Aim of the task → Render the listing below as a JSON list of strings, with one string per line and blank lines left out.

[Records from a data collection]
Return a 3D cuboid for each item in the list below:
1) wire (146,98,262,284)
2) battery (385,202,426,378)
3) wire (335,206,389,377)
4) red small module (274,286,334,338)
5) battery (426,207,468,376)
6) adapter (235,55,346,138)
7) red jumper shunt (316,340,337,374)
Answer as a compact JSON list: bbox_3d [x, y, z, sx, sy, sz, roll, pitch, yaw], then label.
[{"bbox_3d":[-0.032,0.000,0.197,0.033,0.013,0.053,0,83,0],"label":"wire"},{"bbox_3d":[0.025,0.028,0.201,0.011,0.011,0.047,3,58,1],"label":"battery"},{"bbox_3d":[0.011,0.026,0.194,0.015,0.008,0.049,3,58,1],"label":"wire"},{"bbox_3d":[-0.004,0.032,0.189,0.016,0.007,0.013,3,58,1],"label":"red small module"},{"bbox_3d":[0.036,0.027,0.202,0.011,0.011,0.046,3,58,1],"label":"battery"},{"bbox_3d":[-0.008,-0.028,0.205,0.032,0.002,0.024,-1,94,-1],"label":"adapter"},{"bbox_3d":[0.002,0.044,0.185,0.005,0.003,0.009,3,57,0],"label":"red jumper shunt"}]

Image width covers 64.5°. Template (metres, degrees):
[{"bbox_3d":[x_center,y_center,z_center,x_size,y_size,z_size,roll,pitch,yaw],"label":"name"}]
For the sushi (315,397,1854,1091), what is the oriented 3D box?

Task response →
[
  "Return a 3D cuboid for each item in the list below:",
  "1) wire (146,98,262,284)",
  "2) battery (385,202,426,378)",
  "3) wire (335,206,389,377)",
  "4) red small module (274,286,334,338)",
  "5) battery (426,207,468,376)",
  "6) adapter (235,55,346,138)",
  "7) red jumper shunt (316,340,337,374)",
  "Answer as a compact JSON list: bbox_3d [x, y, z, sx, sy, sz, roll, pitch, yaw], then label.",
  "[{\"bbox_3d\":[-0.032,0.000,0.197,0.033,0.013,0.053,0,83,0],\"label\":\"wire\"},{\"bbox_3d\":[0.025,0.028,0.201,0.011,0.011,0.047,3,58,1],\"label\":\"battery\"},{\"bbox_3d\":[0.011,0.026,0.194,0.015,0.008,0.049,3,58,1],\"label\":\"wire\"},{\"bbox_3d\":[-0.004,0.032,0.189,0.016,0.007,0.013,3,58,1],\"label\":\"red small module\"},{\"bbox_3d\":[0.036,0.027,0.202,0.011,0.011,0.046,3,58,1],\"label\":\"battery\"},{\"bbox_3d\":[-0.008,-0.028,0.205,0.032,0.002,0.024,-1,94,-1],\"label\":\"adapter\"},{\"bbox_3d\":[0.002,0.044,0.185,0.005,0.003,0.009,3,57,0],\"label\":\"red jumper shunt\"}]",
  "Image width covers 64.5°. Template (metres, degrees):",
  "[{\"bbox_3d\":[x_center,y_center,z_center,x_size,y_size,z_size,roll,pitch,yaw],\"label\":\"name\"}]",
  "For the sushi (315,397,1854,1091), what is the oriented 3D box?"
]